Later in the day we came across a shop pretty much devoted to knitting – owned and run by two charming ladies who are either sisters, or mother and daughter. I couldn’t quite establish the relationship and as we were a little off the typical tourist part of this particular market, there was no helpful local to translate for me. No matter. We spoke the universal language of knitters and got along quite happily.As you see in these photographs, the knitters were very excited about a recently published magazine pattern they were working on. They were most anxious to show me the baby jacket, knitted from the top down, a technique which we in America are familiar with, but one completely new to them.
What was so touching, and so typical of the generosity of knitters, was their determination that I too should learn this method and all of its advantages, in spite of the fact that we had not one word of common language among us.
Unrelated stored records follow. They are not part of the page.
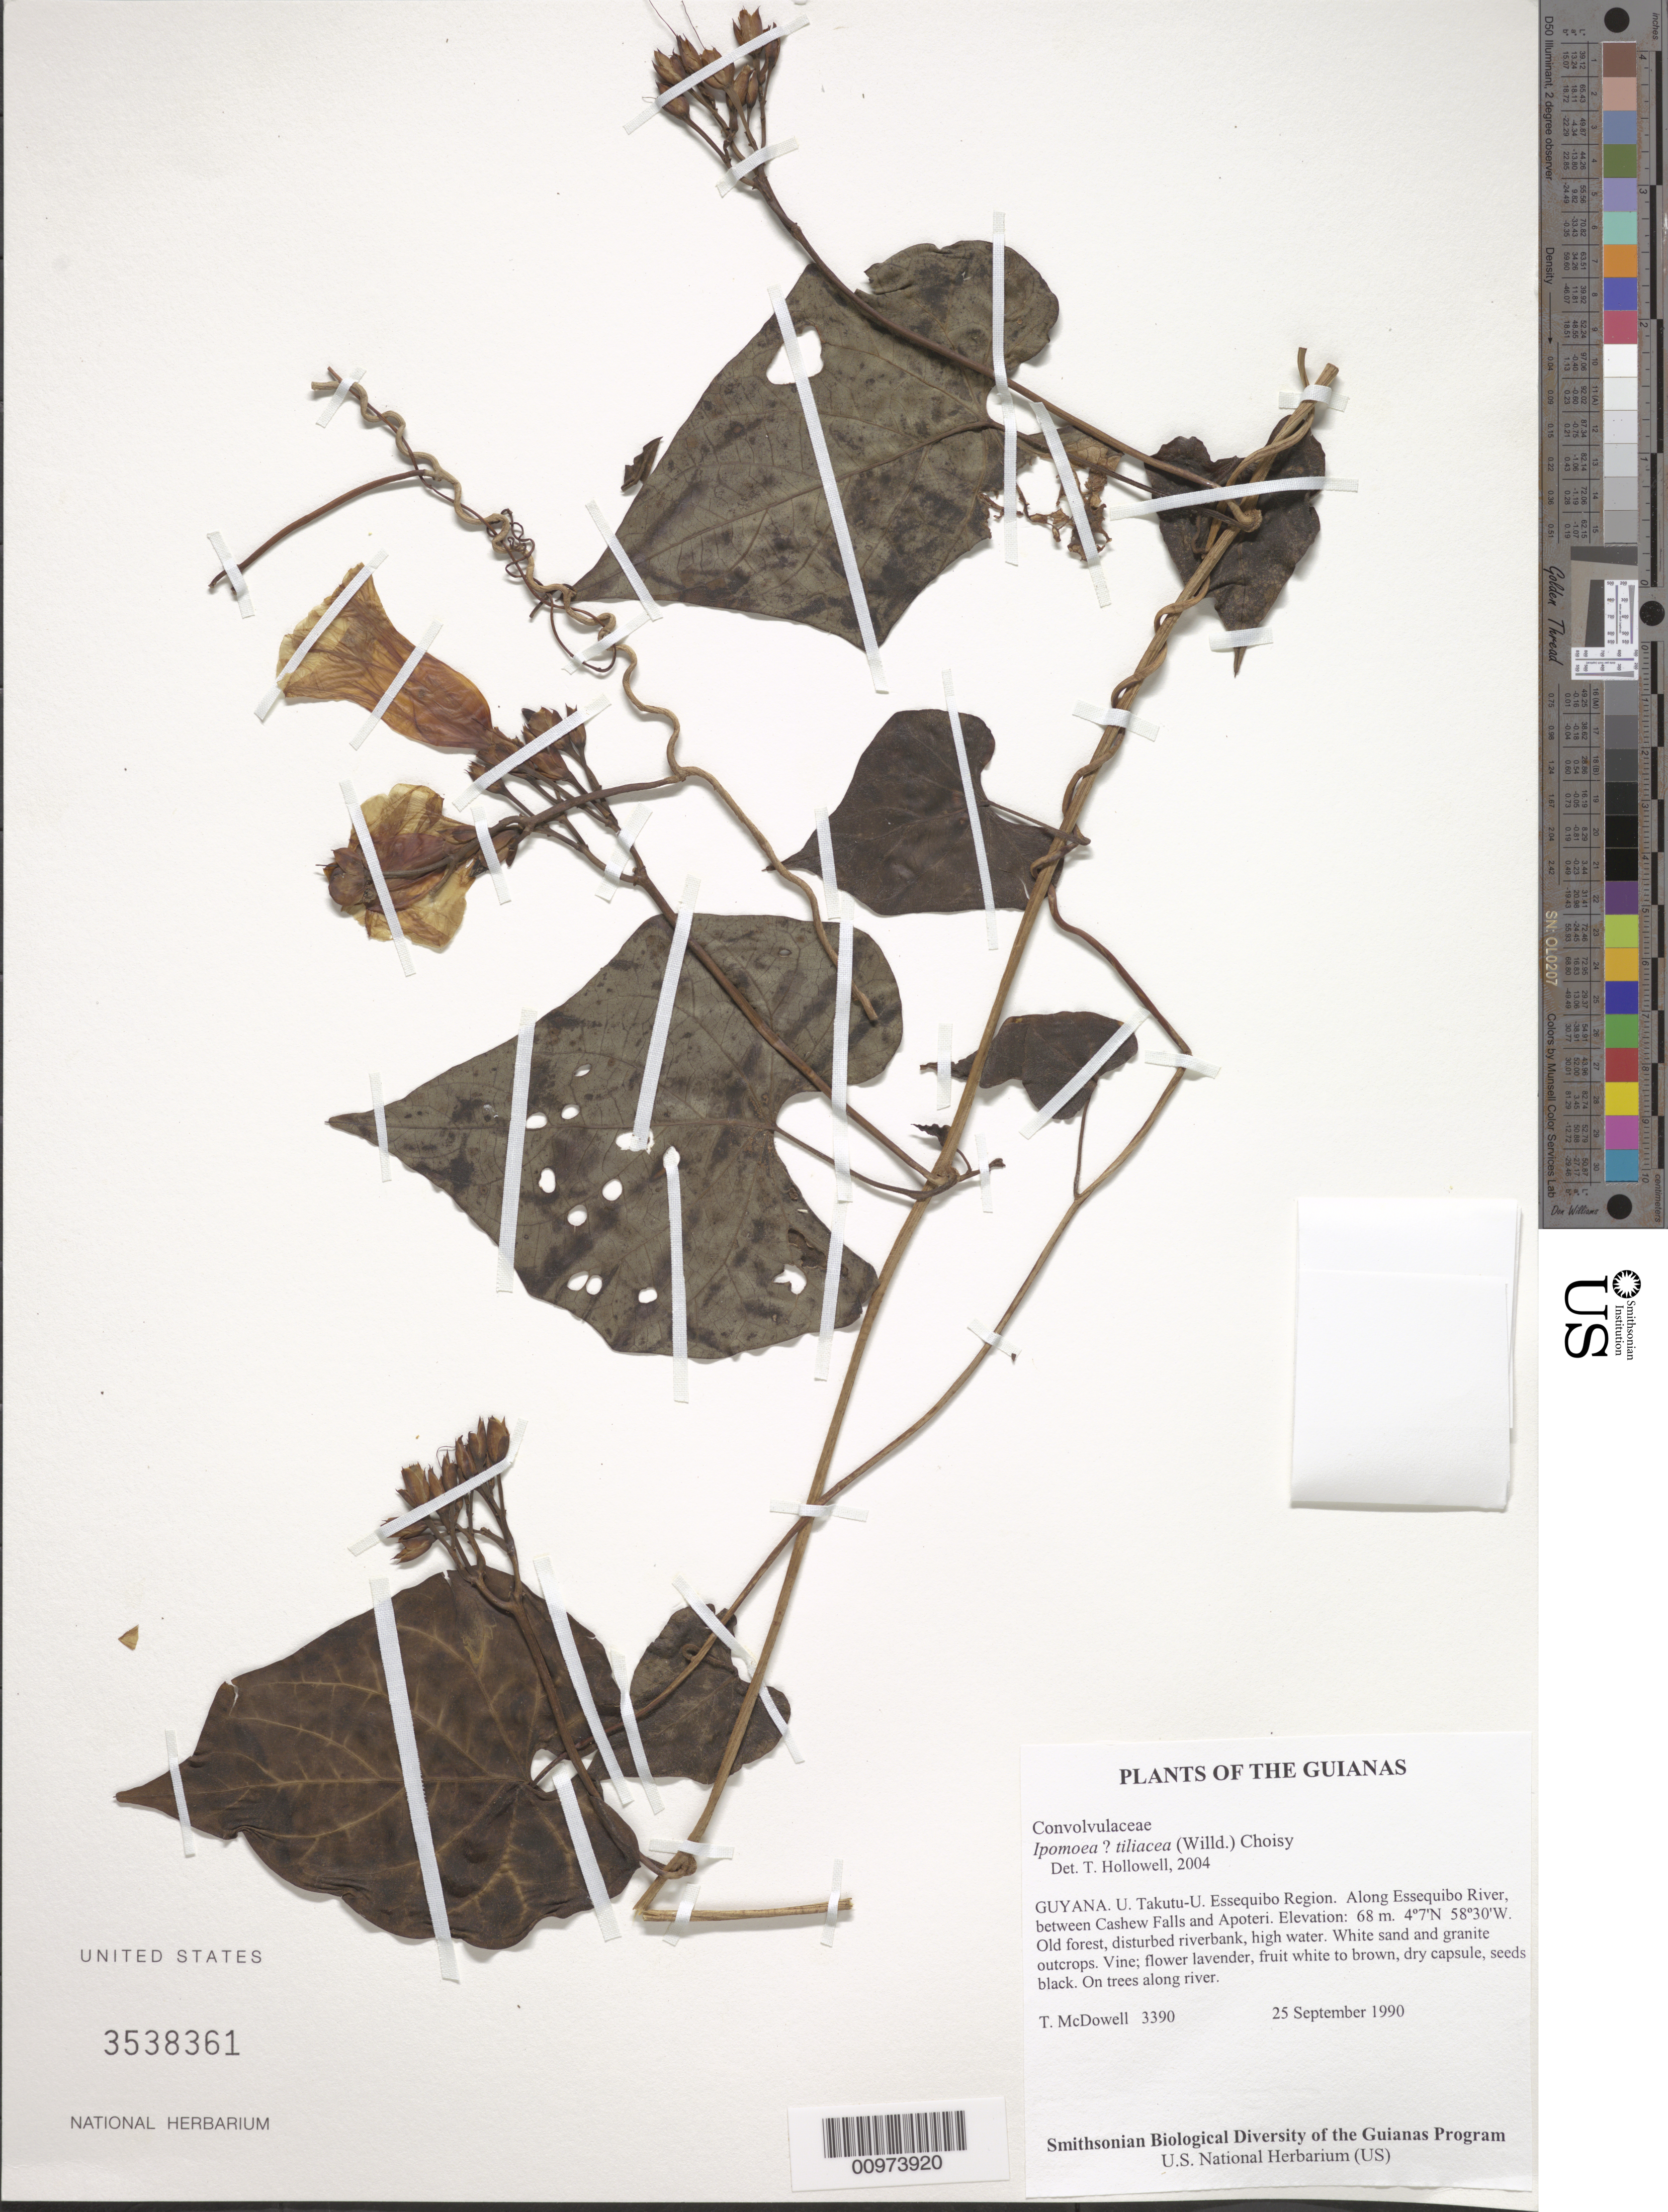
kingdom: Plantae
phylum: Tracheophyta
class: Magnoliopsida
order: Solanales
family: Convolvulaceae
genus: Ipomoea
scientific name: Ipomoea tiliacea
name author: (Willd.) Choisy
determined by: Hollowell, T. H., (BOT), Smithsonian Institution - National Museum of Natural History (UNITED STATES)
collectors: T. McDowell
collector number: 3390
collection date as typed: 25 September 1990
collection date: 1990-09-25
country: Guyana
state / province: U. Takutu-U. Essequibo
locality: Along Essequibo River, between Cashew Falls and Apoteri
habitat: Old forest, disturbed riverbank, high water. White sand and granite outcrops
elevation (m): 68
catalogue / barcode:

I not only hadn’t the heart to tell them I have made several items this way, but I quite literally couldn’t.
Here are the ladies explaining the pattern to me, and going to enormous trouble to write down some pointers, bless them. In Turkish yet! They were so enthused about the process, and so eager for me to benefit from it also. We had a grand old time, babbling away, trying to find words in my tiny pocket dictionary, which was not exactly encyclopaedic with regard to knitting terms.I will never forget them, how genuine and cheerful they were, their generosity in sharing. They spoke for knitters everywhere.